Gülerek yanlarına oturdum “Ya sağolun sorduğunuz için ben de iyiyim, siz nasılsınız? Herkes kendi derdinde galiba bugün.” Emre rahat bir tavırla arkasına yaslandı. “Vallahi konu değiştirmeyin hiç, o baklava alınacak.” Gözlerimi devirip ayağa kalktım. “İyi tamam, alırız öyleyse.” dedim ve minik çaplı bir plan oluşturdum. “Ama madem Suzan abla formaları aldı, o zaman Anıl’la şimdi gidip baklavaları alırız. ” Hem bu sayede Anıl ile konuşmuş olacaktım. Dünden beri bir türlü rast gelemediğim yüzüne baktım. Hayret, o da yüzüme bakmayı unutmamıştı?

Omzunu silkti ve kafasını salladı. “Tamamdır.” Aslında Suzan ablanın gelmemesi biraz işime gelmişti, o olsaydı Anıl’ı konuşturmam zorlaşırdı. Yani, ben de konuşamazdım.
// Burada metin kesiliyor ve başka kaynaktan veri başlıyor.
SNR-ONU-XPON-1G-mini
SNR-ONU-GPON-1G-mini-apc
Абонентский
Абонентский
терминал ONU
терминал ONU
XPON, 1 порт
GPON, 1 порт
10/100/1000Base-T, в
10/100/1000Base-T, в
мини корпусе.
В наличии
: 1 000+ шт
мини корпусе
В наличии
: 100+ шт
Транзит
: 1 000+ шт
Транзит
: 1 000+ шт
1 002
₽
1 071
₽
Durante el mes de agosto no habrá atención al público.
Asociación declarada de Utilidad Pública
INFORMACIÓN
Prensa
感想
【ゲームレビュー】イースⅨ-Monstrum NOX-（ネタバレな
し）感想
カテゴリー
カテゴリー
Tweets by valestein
Ayağa kalkıp yanıma geldiği sırada yine o şeyi hissettim, stresle karışık heyecan. Arabaya doğru gidiyordu, o sırada onu durdurdum. “Yürüsek mi?” Araba anahtarını cebine koydu. “Yürüyelim bakalım.” Bugün yolculuğa çıkacağımız için arabasını alması biraz tuhaftı, set arabasıyla gidecektik. “Yolculuğa set arabasıyla gitmeyecek misin?” diye sordum. “Yok. Dizinin ilerleyişinin büyük bir kısmının Bodrum’da geçirileceğini öğrenince arabamı da almak istedim, belki biraz turlarız? Yani sen de istersen tabii ki, yani siz. Ekip olarak filan.” Kurduğu iki cümle arasında kalp krizi geçirip toparlandım. “Ah tabii, çok güzel olur. Ekip olarak filan.” diyerek gülümsedim.
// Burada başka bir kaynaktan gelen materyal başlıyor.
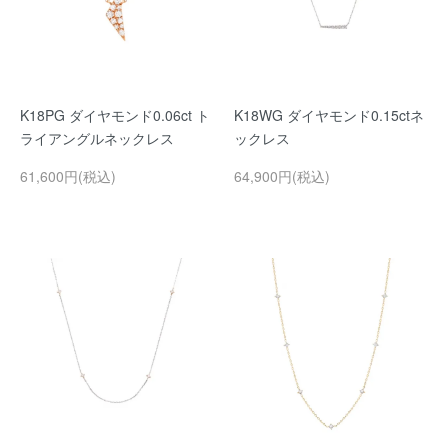
K18PG ダイヤモンド0.06ct ト
K18WG ダイヤモンド0.15ctネ
ライアングルネックレス
ックレス
61,600円(税込)
64,900円(税込)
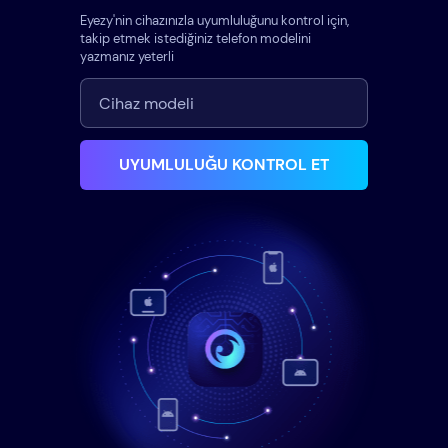
Eyezy'nin cihazınızla uyumluluğunu kontrol için,
takip etmek istediğiniz telefon modelini
yazmanız yeterli
UYUMLULUĞU KONTROL ET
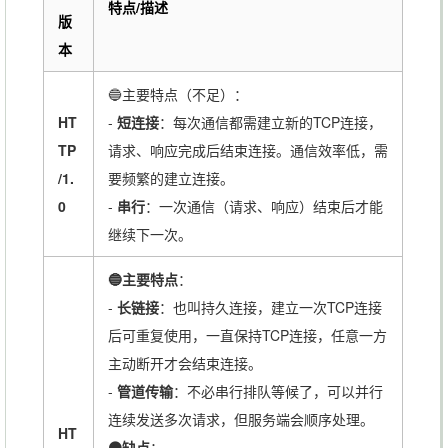
特点/描述
版
本
🔵主要特点（不足）：
HT
-
短连接
：每次通信都需建立新的TCP连接，
TP
请求、响应完成后结束连接。通信效率低，需
/1.
要频繁的建立连接。
0
-
串行
：一次通信（请求、响应）结束后才能
继续下一次。
🔵主要特点
：
-
长链接
：也叫持久连接，建立一次TCP连接
后可重复使用，一直保持TCP连接，任意一方
主动断开才会结束连接。
-
管道传输
：不必串行排队等候了，可以并行
连续发送多次请求，但服务端会顺序处理。
HT
🟠缺点
：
Aklıma soracağım soru geldi ve hafifçe öksürdüm. “Bu arada dün her şey yolunda mıydı?” Sorumla irkilse de düşünmeden cevapladı. “Sorun yoktu, sadece başım ağrıyordu o kadar.” Nedense bu cevap, cevap gibi gelmemişti bana. Eksikti sanki, doğru değildi. İçimden bir his doğru olmadığı yönündeydi. “Emin misin Anıl?” diye sordum merakla. Nedense bir yanım bir şey söylemesini istiyordu, içimi kurcalayan soruyu şimdi anlamıştım. Acaba o gün gerçekten de kıskanmış mıydı? Ne kadar uzak olsa da bu ihtimal zihnimi kemiriyordu. Ona döndüğümde bakışları yalvarırcasınaydı, kapatmak istiyordu bu konuyu. “Bunu sonra konuşsak olur mu?” Belli belirsiz kafamı salladığımda önümden geçti, baklavacıya gelmiştik. Oldukça şanslıydı bir de, zaman sanki onun lehine işliyordu. Bense, duruyordum sadece. Bin bir bilmece üstüme yığılıyordu ve hiçbirini çözemiyor gibiydim.
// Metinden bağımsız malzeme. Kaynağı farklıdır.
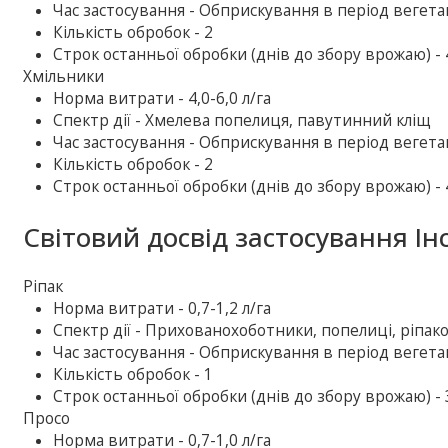
Час застосування - Обприскування в період вегетац
Кількість обробок - 2
Строк останньої обробки (днів до збору врожаю) - 
Хмільники
Норма витрати - 4,0-6,0 л/га
Спектр дії - Хмелева попелиця, павутинний кліщ
Час застосування - Обприскування в період вегетац
Кількість обробок - 2
Строк останньої обробки (днів до збору врожаю) - 
Світовий досвід застосування Ін
Ріпак
Норма витрати - 0,7-1,2 л/га
Спектр дії - Прихованохоботники, попелиці, ріпа
Час застосування - Обприскування в період вегетац
Кількість обробок - 1
Строк останньої обробки (днів до збору врожаю) - 
Просо
Норма витрати - 0,7-1,0 л/га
Belki de içimde oluşan eksiklik hissi bu yüzdendi, anlamıyordum, çözemiyordum. Tıpkı zamanında hafızamı kaybettiğim gün gibiydi, her şey üstüme binmiş gibiydi. Sanki üstümde bir buz dağı vardı ve ben onun oluşumunu kaçırmıştım, kaçırdıkça daha birikiyordu üzerimde.

Şu zamana kadar beni yanıltmayan tek şey düpedüz hislerimdi, hissetmek dünyada yitiremediğim tek gerçeğimdi belki de. Şu an hissettiklerim beni yanıltıyor muydu? İlk defa bu kadar şüphe içerisindeydim. “Sen iyi misin Aylin?” Eğer üst düzey düşünme yeteneğine sahipseniz(!) en fazla duyacağınız soru ‘iyi misin?’ olur. Bu soruyu hep çok duyuyordum çünkü çok fazla soru vardı kafamda, cevapsız o kadar fazla soru vardı ki ben bile neden delirmiyorum diye düşünüyordum bazenleri. Bu yüzden dalıp gidiyor, içinde bulunduğum zamandan kopuyordum.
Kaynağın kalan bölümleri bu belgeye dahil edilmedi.